In sharing this story, my husband asked if perhaps I was the only one who saw this lady. I assured him that others had seen her. He wasn't convinced and his response was, "Maybe she is your Guardian, Angel?" Considering my driving habits that might explain a few things, I am sure my guardian angel is worn out.

It would be an honor to have this lady watching over me but even more, I wish to be like her, reflecting her faith.

Under Construction

February 11, 2017

I am traveling and woke up early this morning. I looked to see if there was a Saturday morning Mass available. There was and I quickly dressed and left the hotel. I had never been to this church so I clicked directions on my phone and recognized a few landmarks and the area. The problem was there are two hospitals in town and the medical center near this church was not the meical center I knew. I made an assumption and was about to make a mistake.

Needing “no stinking directions”, I headed out and soon was in trouble. The road I had chosen was not a east and west road but a diagonal northwest road . . .

Looking at my phone, I knew I had to change direction and admit that I didn’t know where I was going.

This is a familiar scenario for me. I make a lot of U-Turns while driving and in life. My kids repeat my saying; “It’s not a party until you take a U-Turn.” I could write a book about my U-Turn adventures.

I arrived at Mass during a very nice homily about not only listening to Mary’s words, “Do whatever He tells you” but actually doing what Jesus tells us to do. It was beautiful and I was blessed to be there. The unusual part of the morning was that the church was deeply under renovation. I wasn’t surprised because the parish website featured the big red thermometer donation goal graphic and offered information about the construction. I was surprised to see scaffolding in the church. It is not the first time but it always gets a fella’s attention.

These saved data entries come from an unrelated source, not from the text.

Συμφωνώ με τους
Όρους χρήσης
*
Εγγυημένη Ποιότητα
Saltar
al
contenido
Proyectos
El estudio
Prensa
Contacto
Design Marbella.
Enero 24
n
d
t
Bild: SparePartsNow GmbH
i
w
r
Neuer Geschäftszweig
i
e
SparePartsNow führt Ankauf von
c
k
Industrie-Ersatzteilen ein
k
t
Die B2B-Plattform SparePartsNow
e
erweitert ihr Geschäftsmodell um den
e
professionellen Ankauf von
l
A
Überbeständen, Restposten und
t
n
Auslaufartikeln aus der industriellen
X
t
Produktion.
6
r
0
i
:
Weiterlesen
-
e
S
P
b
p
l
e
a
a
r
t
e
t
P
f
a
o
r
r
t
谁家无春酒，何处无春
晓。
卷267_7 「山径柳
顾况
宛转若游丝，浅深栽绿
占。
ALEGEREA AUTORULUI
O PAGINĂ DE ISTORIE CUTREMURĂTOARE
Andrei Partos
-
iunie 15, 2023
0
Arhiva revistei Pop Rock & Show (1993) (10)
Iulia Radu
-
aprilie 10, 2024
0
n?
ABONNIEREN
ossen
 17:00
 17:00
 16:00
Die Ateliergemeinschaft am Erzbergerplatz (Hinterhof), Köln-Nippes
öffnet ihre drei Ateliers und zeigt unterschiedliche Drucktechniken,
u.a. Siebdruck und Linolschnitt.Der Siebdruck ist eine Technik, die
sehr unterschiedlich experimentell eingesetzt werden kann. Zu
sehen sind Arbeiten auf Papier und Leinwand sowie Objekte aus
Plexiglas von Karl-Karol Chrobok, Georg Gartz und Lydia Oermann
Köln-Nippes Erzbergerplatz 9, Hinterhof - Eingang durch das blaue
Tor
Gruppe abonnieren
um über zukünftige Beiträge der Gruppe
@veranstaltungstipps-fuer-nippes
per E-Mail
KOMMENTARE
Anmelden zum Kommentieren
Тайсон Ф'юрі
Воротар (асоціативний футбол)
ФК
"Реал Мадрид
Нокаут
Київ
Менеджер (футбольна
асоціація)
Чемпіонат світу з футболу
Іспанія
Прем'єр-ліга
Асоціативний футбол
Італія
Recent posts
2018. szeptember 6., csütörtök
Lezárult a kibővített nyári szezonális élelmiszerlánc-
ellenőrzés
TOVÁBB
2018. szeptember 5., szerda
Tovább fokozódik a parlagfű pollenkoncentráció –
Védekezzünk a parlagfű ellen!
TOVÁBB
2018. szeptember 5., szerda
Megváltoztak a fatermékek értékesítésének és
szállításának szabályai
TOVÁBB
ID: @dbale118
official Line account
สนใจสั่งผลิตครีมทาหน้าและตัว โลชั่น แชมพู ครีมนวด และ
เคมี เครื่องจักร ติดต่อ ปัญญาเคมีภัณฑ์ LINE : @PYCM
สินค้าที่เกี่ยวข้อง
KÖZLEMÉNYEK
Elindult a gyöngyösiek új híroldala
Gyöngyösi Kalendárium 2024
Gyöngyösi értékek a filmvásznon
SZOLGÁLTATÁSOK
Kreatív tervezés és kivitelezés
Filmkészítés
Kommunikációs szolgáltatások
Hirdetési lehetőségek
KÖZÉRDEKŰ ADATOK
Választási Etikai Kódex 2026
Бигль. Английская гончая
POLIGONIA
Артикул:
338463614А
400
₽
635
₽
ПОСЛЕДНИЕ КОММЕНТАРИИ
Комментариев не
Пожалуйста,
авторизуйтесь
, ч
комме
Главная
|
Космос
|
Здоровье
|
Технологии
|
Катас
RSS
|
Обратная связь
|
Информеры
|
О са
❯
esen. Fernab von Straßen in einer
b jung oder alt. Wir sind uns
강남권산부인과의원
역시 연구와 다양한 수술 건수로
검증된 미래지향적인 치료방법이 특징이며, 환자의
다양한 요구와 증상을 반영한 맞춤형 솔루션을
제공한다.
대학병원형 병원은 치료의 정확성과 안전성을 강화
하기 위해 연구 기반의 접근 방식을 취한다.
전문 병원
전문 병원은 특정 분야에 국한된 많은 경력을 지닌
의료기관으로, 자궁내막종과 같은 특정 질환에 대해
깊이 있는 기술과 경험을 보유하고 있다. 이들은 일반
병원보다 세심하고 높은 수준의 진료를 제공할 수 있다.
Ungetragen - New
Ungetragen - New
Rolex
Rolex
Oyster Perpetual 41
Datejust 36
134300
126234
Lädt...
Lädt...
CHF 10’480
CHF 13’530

It made me consider that I, too, am under construction. I bet you are too. It is February and my New Year’s intentions are a blur as I look forward to Ash Wednesday on March 1st. My thoughts were, of course there is scaffolding in this church, ladders, and tools, if they removed everything, they would never make progress.

Do you want to make progress on the improvement of your heart? I do. Do you wish to stop the bad habits and avoid the occasion of sin that frequently affects you? I do. It is so difficult to change. Saint Paul says it best in Romans 7:15-16.

I do not understand my own actions. For I do not do what I want, but I do the very thing I hate.

Change is hard. I think we make it harder than it needs to be. We don’t allow others to see the ladders in our lives. We try to make real change in our lives only to wake up the next morning and do the same thing we did yesterday.

I must remember that God love me unconditionally but he loves me enough not to leave me broken. Join me in making change. Be kind to yourself and allow that change in your life to show. Allow others to see the “Under Construction” sign on your heart; perhaps they will show you their struggle with personal and spiritual change as well.

So, Happy Saturday!

May the most important home improvement projects happen to our insides.